David lo explica así: “Tenemos un convenio de conservación del ambiente, con una zona para nuestra vida, una de interacción con el monte, donde están las huertas, y después de monte virgen”. Asegura que buscan “construcciones con piedra y adobe, materiales de la zona” y que el tema “electricidad lo estamos resolviendo con energías alternativas como la eólica y la solar. Se puede vivir sin esa enorme carga de consumo a la que estamos sometidos”. Se puede vivir con otras opciones y en un entorno sustentable, por eso sostiene que no quieren “alumbrado público porque nos roba la noche; nos roba las estrellas”.
Yanina agrega que “es el lugar soñado”, donde “se están criando niños sin televisión, con mucha lectura” y “eso genera seres con otra forma de pensar, con otras emociones”. A entender de David, de fondo se trata de abrir terreno a “otro paradigma social”, a “una comunidad con unas bases ideológicas más naturales”, donde primen “condiciones ambientales dignas”. Para la joven madre, cada paso que da este colectivo es ver cristalizado “el sueño del espacio en el quería criar a los niños” y esa “ya es una lucha ganada”.
Recuperar la tierra
Córdoba presenta un déficit habitacional de casi el cincuenta por ciento de los hogares, según datos recuperados por el grupo de investigación El Llano en Llamas (Universidad Nacional de Córdoba y Universidad Católica). Si a eso se suma la grave situación ambiental –quedan menos del tres por ciento del bosque original–, que empujó a que organizaciones sociales exijan a la Legislatura la declaración de la emergencia a nivel provincial, el cuadro socio-ambiental cordobés es cuanto menos delicado. Frente a esta realidad, debiera ser bien recibido por cualquier funcionario que actuara de buena fe lo que ocurre en Cuesta Blanca: una organización autónoma que resuelve la cuestión habitacional por sí misma, y que lo hace a su vez con una mirada ecológica.

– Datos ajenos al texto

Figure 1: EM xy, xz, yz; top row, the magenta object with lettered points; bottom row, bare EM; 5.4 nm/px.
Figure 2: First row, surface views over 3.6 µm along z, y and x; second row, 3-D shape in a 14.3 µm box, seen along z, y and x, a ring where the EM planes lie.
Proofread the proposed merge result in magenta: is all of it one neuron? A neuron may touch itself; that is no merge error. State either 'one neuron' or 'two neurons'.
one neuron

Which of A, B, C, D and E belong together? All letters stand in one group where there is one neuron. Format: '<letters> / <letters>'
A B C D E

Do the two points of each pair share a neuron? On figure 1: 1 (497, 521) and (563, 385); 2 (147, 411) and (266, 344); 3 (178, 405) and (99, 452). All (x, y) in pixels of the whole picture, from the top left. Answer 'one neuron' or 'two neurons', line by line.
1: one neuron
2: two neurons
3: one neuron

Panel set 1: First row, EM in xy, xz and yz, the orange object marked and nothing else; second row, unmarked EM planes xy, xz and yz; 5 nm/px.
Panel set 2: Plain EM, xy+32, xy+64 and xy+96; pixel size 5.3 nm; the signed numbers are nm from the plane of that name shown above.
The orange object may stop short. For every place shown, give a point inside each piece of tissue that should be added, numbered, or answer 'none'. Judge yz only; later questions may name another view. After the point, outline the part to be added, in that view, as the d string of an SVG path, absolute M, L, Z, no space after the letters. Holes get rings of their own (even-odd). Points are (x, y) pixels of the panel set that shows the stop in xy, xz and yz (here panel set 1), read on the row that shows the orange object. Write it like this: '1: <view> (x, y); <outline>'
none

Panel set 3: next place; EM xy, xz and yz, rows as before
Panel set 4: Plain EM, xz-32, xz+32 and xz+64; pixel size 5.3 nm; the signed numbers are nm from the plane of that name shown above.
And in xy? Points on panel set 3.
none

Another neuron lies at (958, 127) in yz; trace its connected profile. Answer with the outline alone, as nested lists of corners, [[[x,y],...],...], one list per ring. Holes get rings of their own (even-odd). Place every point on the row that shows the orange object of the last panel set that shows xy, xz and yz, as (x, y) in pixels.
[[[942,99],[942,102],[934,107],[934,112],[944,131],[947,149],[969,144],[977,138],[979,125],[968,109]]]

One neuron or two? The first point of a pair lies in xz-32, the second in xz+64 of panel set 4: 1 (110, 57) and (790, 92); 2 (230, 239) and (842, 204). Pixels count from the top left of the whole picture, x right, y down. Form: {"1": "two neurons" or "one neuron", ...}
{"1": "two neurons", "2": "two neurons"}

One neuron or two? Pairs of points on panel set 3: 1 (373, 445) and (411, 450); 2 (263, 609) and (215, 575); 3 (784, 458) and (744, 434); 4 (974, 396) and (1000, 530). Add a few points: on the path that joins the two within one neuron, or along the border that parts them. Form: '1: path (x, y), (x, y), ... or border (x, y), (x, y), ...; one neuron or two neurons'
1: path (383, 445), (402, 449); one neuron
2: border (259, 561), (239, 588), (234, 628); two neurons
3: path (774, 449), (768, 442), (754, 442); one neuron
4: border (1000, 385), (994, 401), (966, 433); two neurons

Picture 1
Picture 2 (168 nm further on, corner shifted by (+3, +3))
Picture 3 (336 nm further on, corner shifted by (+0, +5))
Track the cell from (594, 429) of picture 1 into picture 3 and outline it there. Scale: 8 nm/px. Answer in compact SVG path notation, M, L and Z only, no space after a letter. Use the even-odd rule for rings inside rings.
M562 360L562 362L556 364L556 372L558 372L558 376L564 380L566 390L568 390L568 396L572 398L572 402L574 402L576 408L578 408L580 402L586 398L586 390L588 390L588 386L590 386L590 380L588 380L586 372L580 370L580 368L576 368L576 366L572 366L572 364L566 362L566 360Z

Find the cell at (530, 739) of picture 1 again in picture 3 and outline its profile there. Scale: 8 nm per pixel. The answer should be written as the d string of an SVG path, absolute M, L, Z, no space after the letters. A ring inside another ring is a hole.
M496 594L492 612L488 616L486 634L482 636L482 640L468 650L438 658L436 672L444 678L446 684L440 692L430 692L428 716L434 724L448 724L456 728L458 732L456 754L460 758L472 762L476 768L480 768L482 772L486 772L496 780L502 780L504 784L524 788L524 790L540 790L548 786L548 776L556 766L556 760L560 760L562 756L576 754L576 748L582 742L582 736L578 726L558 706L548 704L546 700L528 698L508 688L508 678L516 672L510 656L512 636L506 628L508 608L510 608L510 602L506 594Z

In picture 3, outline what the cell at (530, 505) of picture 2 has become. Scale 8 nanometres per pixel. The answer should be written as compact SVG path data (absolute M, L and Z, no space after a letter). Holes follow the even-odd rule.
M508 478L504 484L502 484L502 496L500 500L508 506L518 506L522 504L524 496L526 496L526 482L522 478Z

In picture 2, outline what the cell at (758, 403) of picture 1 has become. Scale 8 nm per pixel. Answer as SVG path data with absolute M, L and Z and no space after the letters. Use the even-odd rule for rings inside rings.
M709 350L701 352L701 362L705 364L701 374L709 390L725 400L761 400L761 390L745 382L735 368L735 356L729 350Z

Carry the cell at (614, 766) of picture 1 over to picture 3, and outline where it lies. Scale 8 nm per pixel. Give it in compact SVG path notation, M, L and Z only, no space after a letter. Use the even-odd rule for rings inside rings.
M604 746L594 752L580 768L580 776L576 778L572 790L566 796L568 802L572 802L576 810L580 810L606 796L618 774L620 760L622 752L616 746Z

¿Qué ocurre entonces con este caso? ¿Es sólo el buen precio de esas tierras lo que empuja al aparato estatal a minar este proyecto colectivo? ¿Qué otras lecturas posibles hay detrás del ataque constante a estas mujeres y hombres que decidieron habitar la tierra de forma digna? “Hay una cuestión ejemplificadora, para que se sepa qué le pasa a la gente cuando va con un proyecto serio, legal, consistente a dar una alternativa al modelo de vida. Somos poco politizados pero muy ideologizados. Sabemos bien qué vida queremos para nuestros hijos y eso es muy urticante para quienes sólo piensan la tierra como un bien que brinda servicios”, reflexiona David, a la sombra de un añoso árbol. Yanina lo mira atenta, y espera su turno. A su entender, Cuesta Blanca, forma parte de una dinámica de los sectores populares en Córdoba que abrieron un nuevo proceso donde se avanza sobre la tierra ociosa, en zonas grises desde el punto de vista legal, en clara disputa con sectores desarrollistas y especuladores inmobiliarios. “Quieren frenarnos, porque no quieren que esto siga y la gente abra cabeza y corazón, en este recuperar de la tierra”.
* Publicado originalmente en Marcha.